● **Source information**:
--- START ---
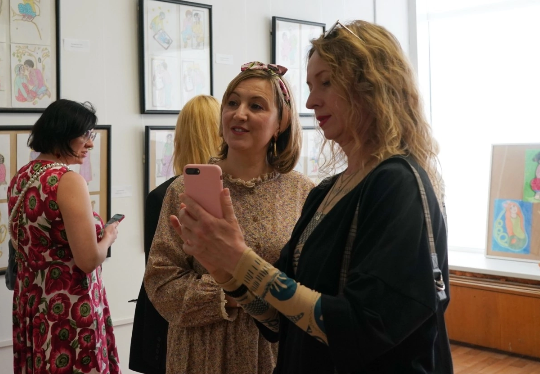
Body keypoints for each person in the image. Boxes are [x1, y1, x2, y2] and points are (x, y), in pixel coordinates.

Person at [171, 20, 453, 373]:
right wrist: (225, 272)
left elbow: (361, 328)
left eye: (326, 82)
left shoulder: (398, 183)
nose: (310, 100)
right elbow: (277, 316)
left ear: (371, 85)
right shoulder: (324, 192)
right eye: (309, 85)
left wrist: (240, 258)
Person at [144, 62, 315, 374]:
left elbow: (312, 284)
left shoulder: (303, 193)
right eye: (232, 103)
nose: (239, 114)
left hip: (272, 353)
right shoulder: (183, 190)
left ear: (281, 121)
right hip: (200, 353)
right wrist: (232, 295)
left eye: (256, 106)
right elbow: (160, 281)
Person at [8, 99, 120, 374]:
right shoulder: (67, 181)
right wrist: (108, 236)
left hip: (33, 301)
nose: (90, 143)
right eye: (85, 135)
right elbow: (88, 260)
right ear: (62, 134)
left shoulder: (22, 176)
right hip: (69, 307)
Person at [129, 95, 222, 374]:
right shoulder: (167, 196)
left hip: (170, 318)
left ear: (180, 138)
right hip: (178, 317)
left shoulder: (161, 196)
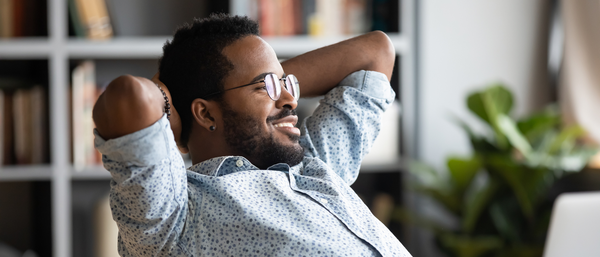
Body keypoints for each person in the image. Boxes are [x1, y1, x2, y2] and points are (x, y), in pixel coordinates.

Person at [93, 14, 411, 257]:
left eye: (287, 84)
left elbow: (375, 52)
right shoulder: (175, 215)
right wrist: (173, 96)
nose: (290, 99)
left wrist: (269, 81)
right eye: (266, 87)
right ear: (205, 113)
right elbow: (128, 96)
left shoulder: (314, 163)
--- END ---
--- START ---
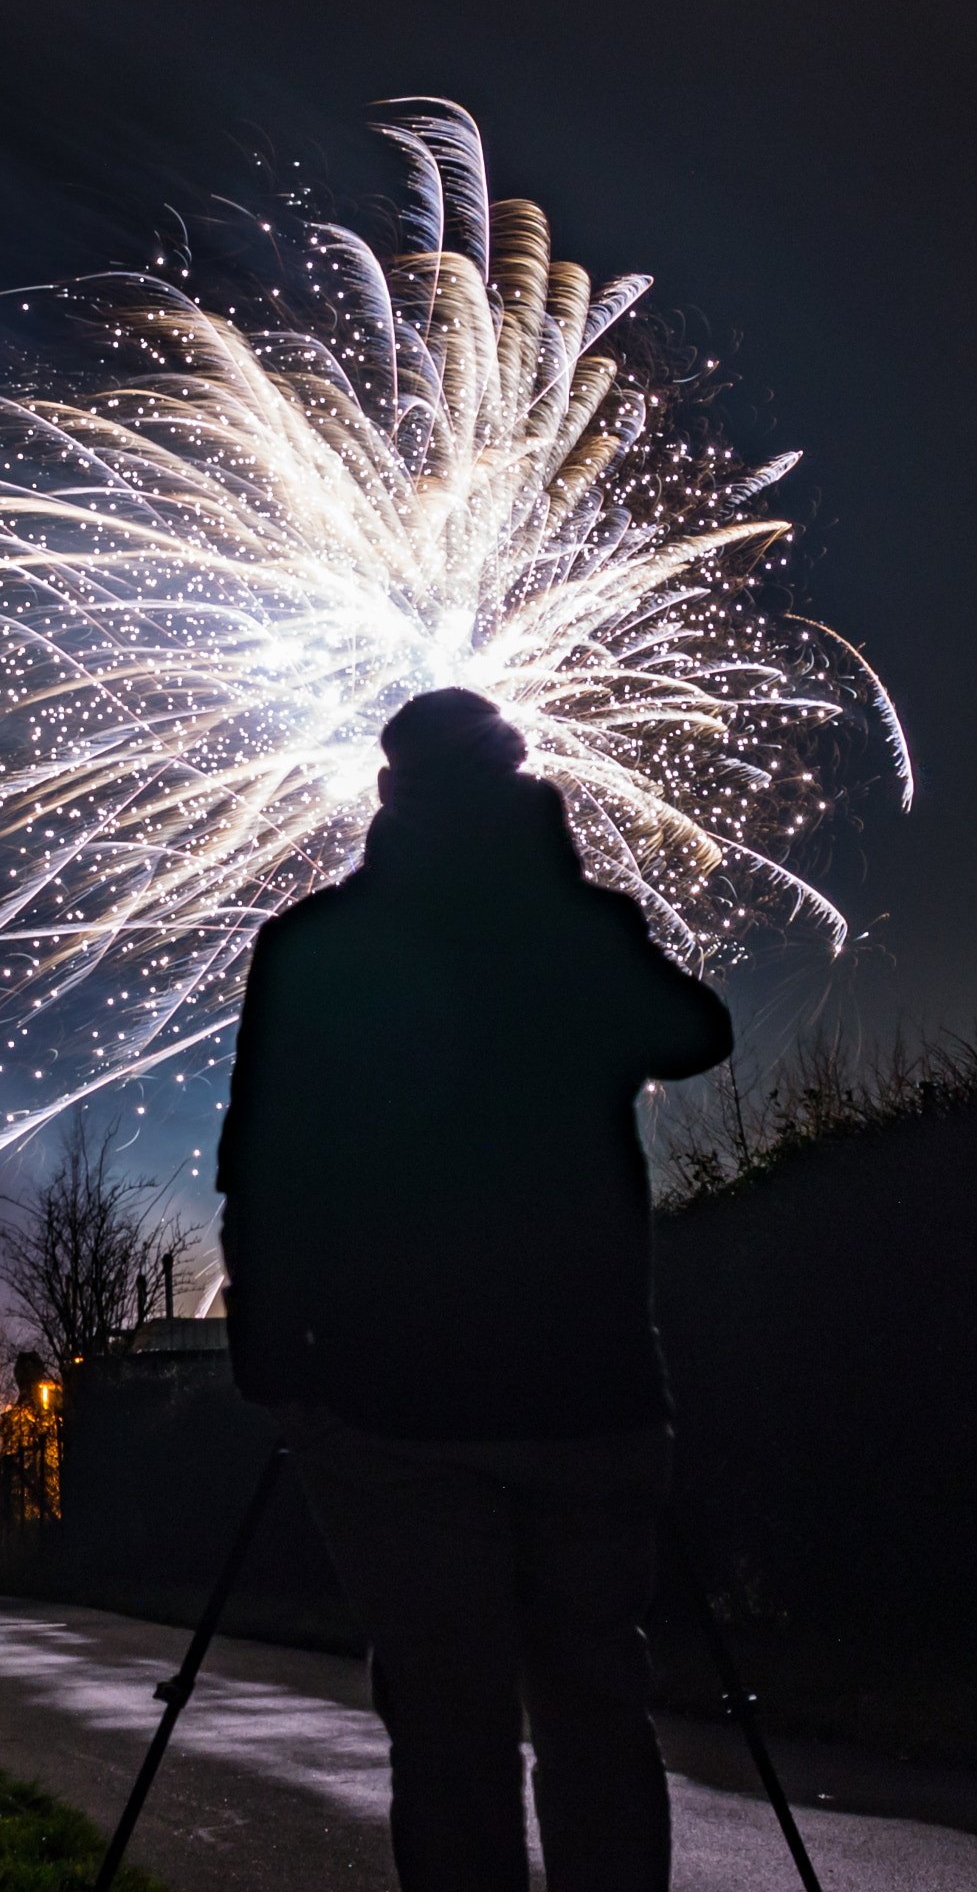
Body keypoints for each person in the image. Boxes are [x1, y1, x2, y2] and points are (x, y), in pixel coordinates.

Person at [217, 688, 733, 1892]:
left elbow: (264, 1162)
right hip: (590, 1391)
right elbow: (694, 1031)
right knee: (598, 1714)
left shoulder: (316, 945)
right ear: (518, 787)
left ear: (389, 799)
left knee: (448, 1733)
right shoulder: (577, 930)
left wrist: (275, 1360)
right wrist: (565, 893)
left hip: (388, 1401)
--- END ---
Both the line containing "right eye: (309, 85)" and the line containing "left hip: (33, 301)" belong in the answer. Print them and every line above that falls between them exactly, and no others.

right eye: (309, 85)
left wrist: (240, 258)
Person at [144, 62, 315, 374]:
left elbow: (312, 284)
left shoulder: (303, 193)
right eye: (232, 103)
nose: (239, 114)
left hip: (272, 353)
right shoulder: (183, 190)
left ear: (281, 121)
right hip: (200, 353)
right wrist: (232, 295)
left eye: (256, 106)
right elbow: (160, 281)
Person at [8, 99, 120, 374]:
right shoulder: (67, 181)
right wrist: (108, 236)
left hip: (33, 301)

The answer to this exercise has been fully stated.